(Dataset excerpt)

= = = =

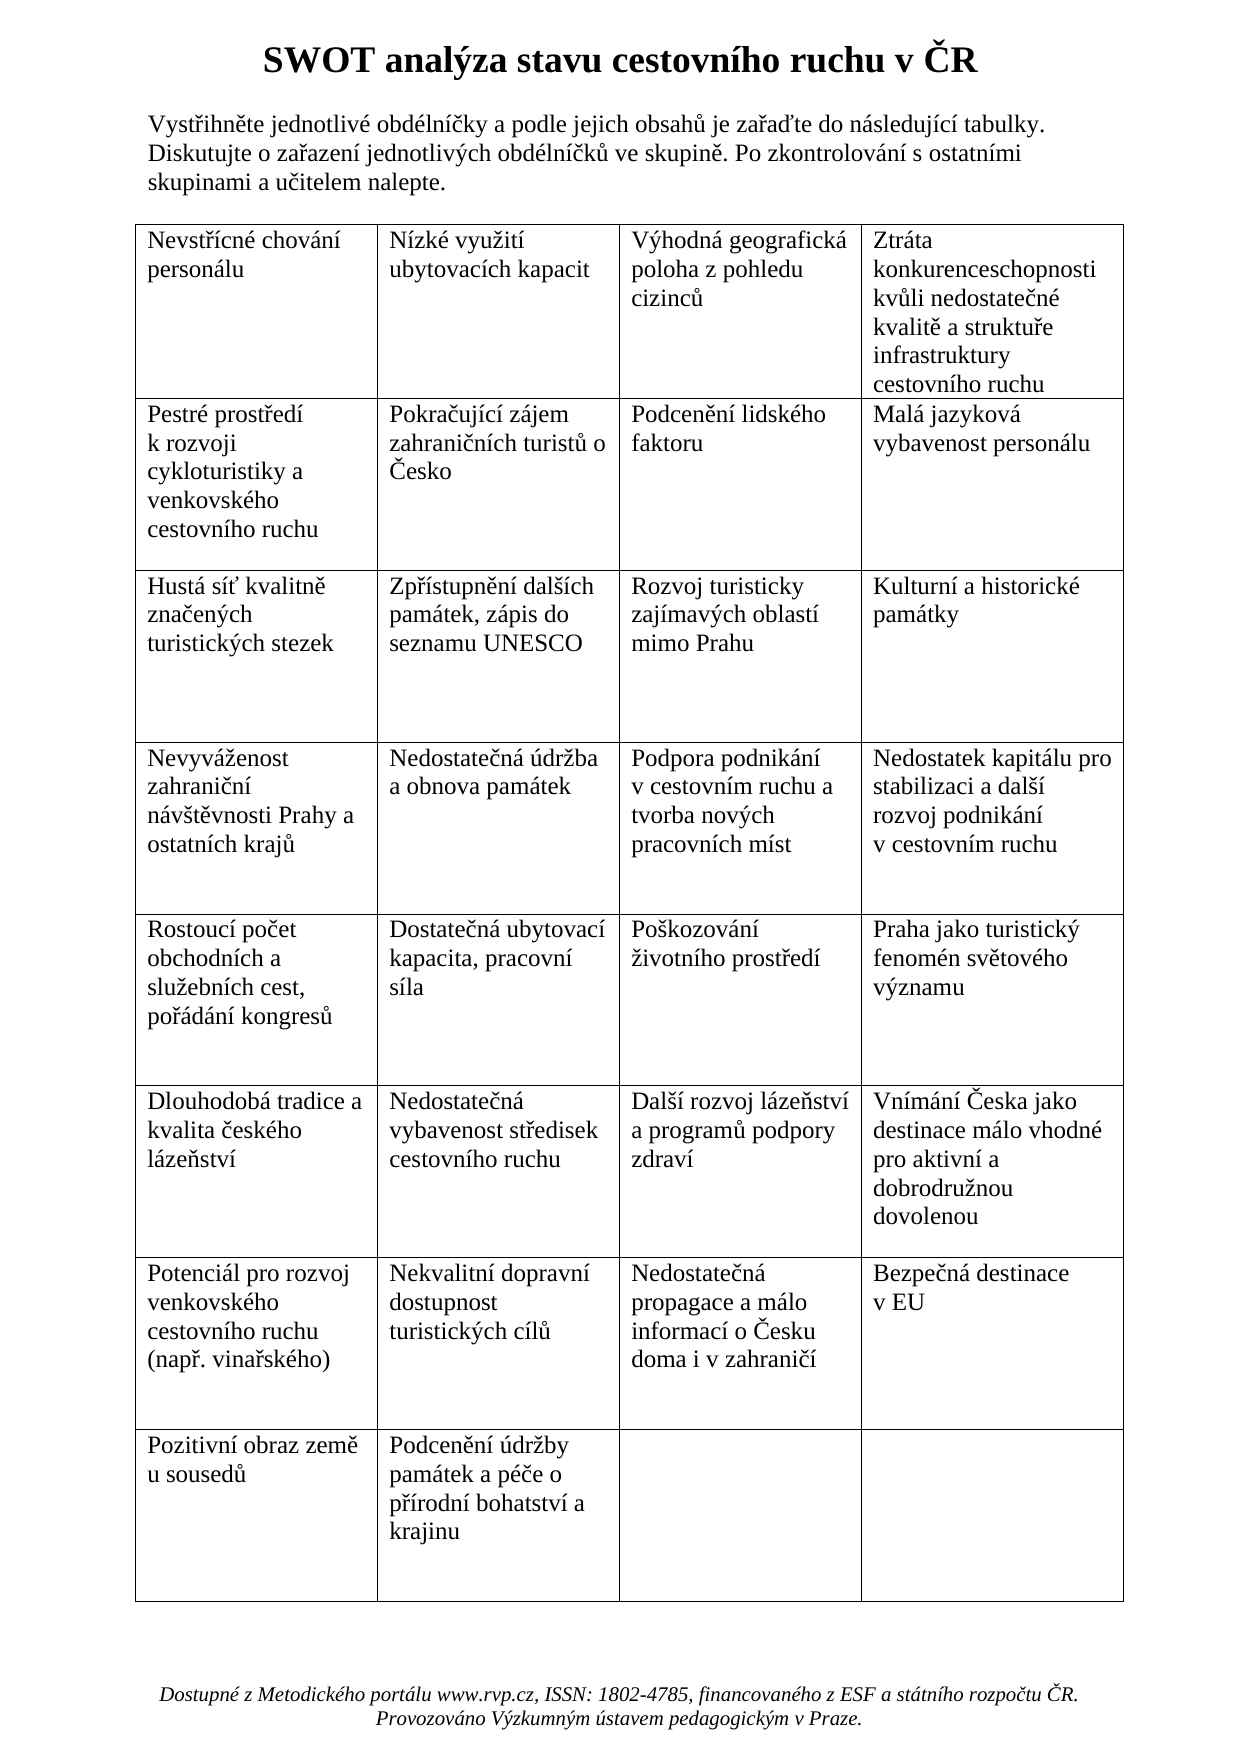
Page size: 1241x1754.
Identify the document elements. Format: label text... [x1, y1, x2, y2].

table_cell [620, 1430, 861, 1601]
text Vystřihněte jednotlivé obdélníčky a podle jejich obsahů je zařaďte do následující tabulky. Diskutujte o zařazení jednotlivých obdélníčků ve skupině. Po zkontrolování s ostatními skupinami a učitelem nalepte. [148, 109, 1092, 196]
table_cell Podcenění lidského faktoru [620, 399, 861, 570]
table_cell Nevyváženost zahraniční návštěvnosti Prahy a ostatních krajů [136, 743, 377, 913]
table_cell Podpora podnikání v cestovním ruchu a tvorba nových pracovních míst [620, 743, 861, 913]
table_header Ztráta konkurenceschopnosti kvůli nedostatečné kvalitě a struktuře infrastruktury cestovního ruchu [862, 225, 1123, 398]
table_cell Dlouhodobá tradice a kvalita českého lázeňství [136, 1086, 377, 1257]
table_cell Hustá síť kvalitně značených turistických stezek [136, 571, 377, 742]
text SWOT analýza stavu cestovního ruchu v ČR [148, 37, 1092, 81]
table_cell Nekvalitní dopravní dostupnost turistických cílů [378, 1258, 619, 1429]
table_cell Nedostatečná propagace a málo informací o Česku doma i v zahraničí [620, 1258, 861, 1429]
table_cell Rostoucí počet obchodních a služebních cest, pořádání kongresů [136, 915, 377, 1085]
table_header Nízké využití ubytovacích kapacit [378, 225, 619, 398]
table_header Výhodná geografická poloha z pohledu cizinců [620, 225, 861, 398]
table_cell Praha jako turistický fenomén světového významu [862, 915, 1123, 1085]
table_cell Rozvoj turisticky zajímavých oblastí mimo Prahu [620, 571, 861, 742]
table_cell Zpřístupnění dalších památek, zápis do seznamu UNESCO [378, 571, 619, 742]
table_cell Nedostatek kapitálu pro stabilizaci a další rozvoj podnikání v cestovním ruchu [862, 743, 1123, 913]
table_header Nevstřícné chování personálu [136, 225, 377, 398]
table_cell Kulturní a historické památky [862, 571, 1123, 742]
table_cell Další rozvoj lázeňství a programů podpory zdraví [620, 1086, 861, 1257]
table_cell Bezpečná destinace v EU [862, 1258, 1123, 1429]
table_cell Dostatečná ubytovací kapacita, pracovní síla [378, 915, 619, 1085]
table_cell Malá jazyková vybavenost personálu [862, 399, 1123, 570]
table_cell Nedostatečná vybavenost středisek cestovního ruchu [378, 1086, 619, 1257]
table_cell Pokračující zájem zahraničních turistů o Česko [378, 399, 619, 570]
table_cell Potenciál pro rozvoj venkovského cestovního ruchu (např. vinařského) [136, 1258, 377, 1429]
table_cell Pozitivní obraz země u sousedů [136, 1430, 377, 1601]
table_cell Nedostatečná údržba a obnova památek [378, 743, 619, 913]
table_cell Pestré prostředí k rozvoji cykloturistiky a venkovského cestovního ruchu [136, 399, 377, 570]
table_cell [862, 1430, 1123, 1601]
table_cell Vnímání Česka jako destinace málo vhodné pro aktivní a dobrodružnou dovolenou [862, 1086, 1123, 1257]
table_cell Podcenění údržby památek a péče o přírodní bohatství a krajinu [378, 1430, 619, 1601]
table_cell Poškozování životního prostředí [620, 915, 861, 1085]
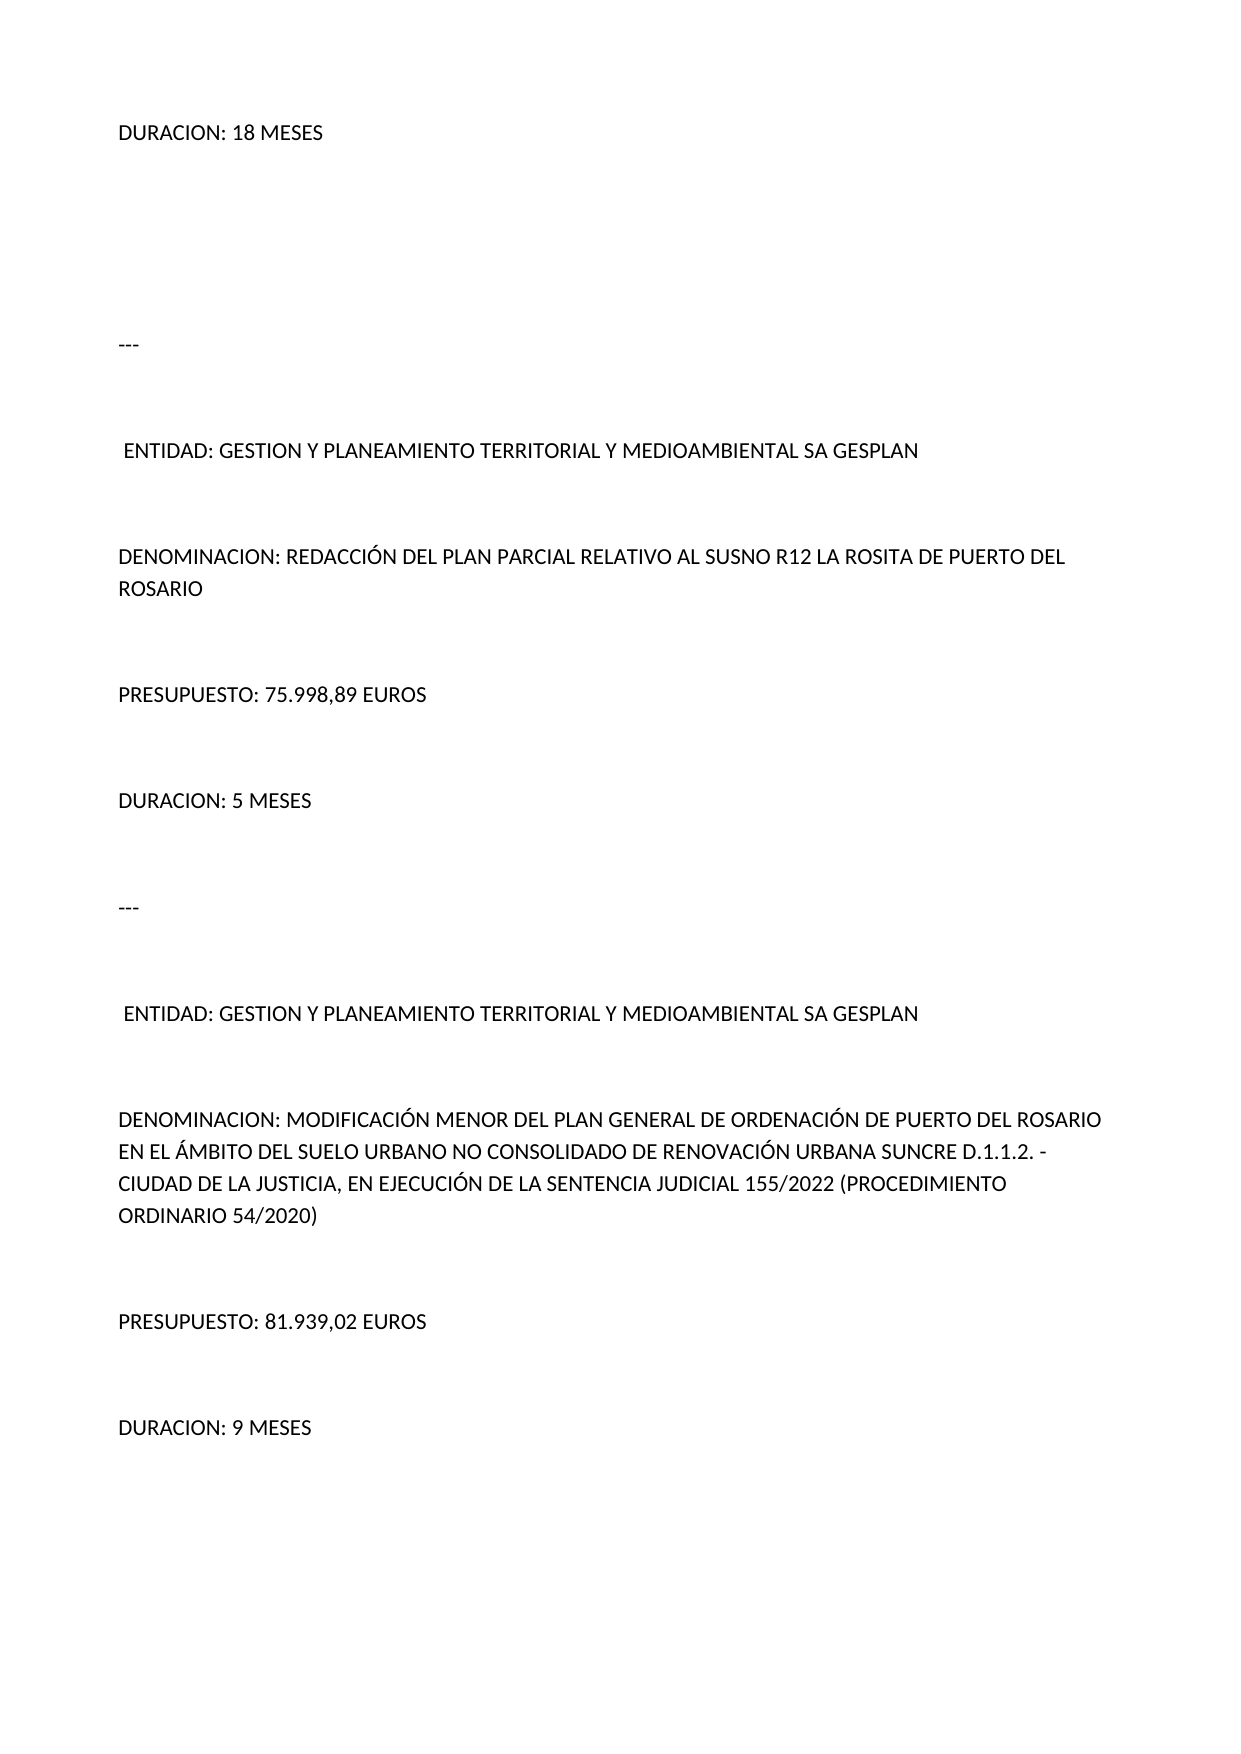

= = = =

- _Instructions to follow_:
Give the records above as a Markdown table with two columns, No. and Line: number each line and put its text beside it. Skip blank lines and leave the pictures out.

- _Solution to the problem_:
| No. | Line |
|---|---|
| 1 | Page size: 1241x1754. |
| 2 | Identify the document elements. Format: label text... [x1, y1, x2, y2]. |
| 3 | table_cell [620, 1430, 861, 1601] |
| 4 | text Vystřihněte jednotlivé obdélníčky a podle jejich obsahů je zařaďte do následující tabulky. Diskutujte o zařazení jednotlivých obdélníčků ve skupině. Po zkontrolování s ostatními skupinami a učitelem nalepte. [148, 109, 1092, 196] |
| 5 | table_cell Podcenění lidského faktoru [620, 399, 861, 570] |
| 6 | table_cell Nevyváženost zahraniční návštěvnosti Prahy a ostatních krajů [136, 743, 377, 913] |
| 7 | table_cell Podpora podnikání v cestovním ruchu a tvorba nových pracovních míst [620, 743, 861, 913] |
| 8 | table_header Ztráta konkurenceschopnosti kvůli nedostatečné kvalitě a struktuře infrastruktury cestovního ruchu [862, 225, 1123, 398] |
| 9 | table_cell Dlouhodobá tradice a kvalita českého lázeňství [136, 1086, 377, 1257] |
| 10 | table_cell Hustá síť kvalitně značených turistických stezek [136, 571, 377, 742] |
| 11 | text SWOT analýza stavu cestovního ruchu v ČR [148, 37, 1092, 81] |
| 12 | table_cell Nekvalitní dopravní dostupnost turistických cílů [378, 1258, 619, 1429] |
| 13 | table_cell Nedostatečná propagace a málo informací o Česku doma i v zahraničí [620, 1258, 861, 1429] |
| 14 | table_cell Rostoucí počet obchodních a služebních cest, pořádání kongresů [136, 915, 377, 1085] |
| 15 | table_header Nízké využití ubytovacích kapacit [378, 225, 619, 398] |
| 16 | table_header Výhodná geografická poloha z pohledu cizinců [620, 225, 861, 398] |
| 17 | table_cell Praha jako turistický fenomén světového významu [862, 915, 1123, 1085] |
| 18 | table_cell Rozvoj turisticky zajímavých oblastí mimo Prahu [620, 571, 861, 742] |
| 19 | table_cell Zpřístupnění dalších památek, zápis do seznamu UNESCO [378, 571, 619, 742] |
| 20 | table_cell Nedostatek kapitálu pro stabilizaci a další rozvoj podnikání v cestovním ruchu [862, 743, 1123, 913] |
| 21 | table_header Nevstřícné chování personálu [136, 225, 377, 398] |
| 22 | table_cell Kulturní a historické památky [862, 571, 1123, 742] |
| 23 | table_cell Další rozvoj lázeňství a programů podpory zdraví [620, 1086, 861, 1257] |
| 24 | table_cell Bezpečná destinace v EU [862, 1258, 1123, 1429] |
| 25 | table_cell Dostatečná ubytovací kapacita, pracovní síla [378, 915, 619, 1085] |
| 26 | table_cell Malá jazyková vybavenost personálu [862, 399, 1123, 570] |
| 27 | table_cell Nedostatečná vybavenost středisek cestovního ruchu [378, 1086, 619, 1257] |
| 28 | table_cell Pokračující zájem zahraničních turistů o Česko [378, 399, 619, 570] |
| 29 | table_cell Potenciál pro rozvoj venkovského cestovního ruchu (např. vinařského) [136, 1258, 377, 1429] |
| 30 | table_cell Pozitivní obraz země u sousedů [136, 1430, 377, 1601] |
| 31 | table_cell Nedostatečná údržba a obnova památek [378, 743, 619, 913] |
| 32 | table_cell Pestré prostředí k rozvoji cykloturistiky a venkovského cestovního ruchu [136, 399, 377, 570] |
| 33 | table_cell [862, 1430, 1123, 1601] |
| 34 | table_cell Vnímání Česka jako destinace málo vhodné pro aktivní a dobrodružnou dovolenou [862, 1086, 1123, 1257] |
| 35 | table_cell Podcenění údržby památek a péče o přírodní bohatství a krajinu [378, 1430, 619, 1601] |
| 36 | table_cell Poškozování životního prostředí [620, 915, 861, 1085] |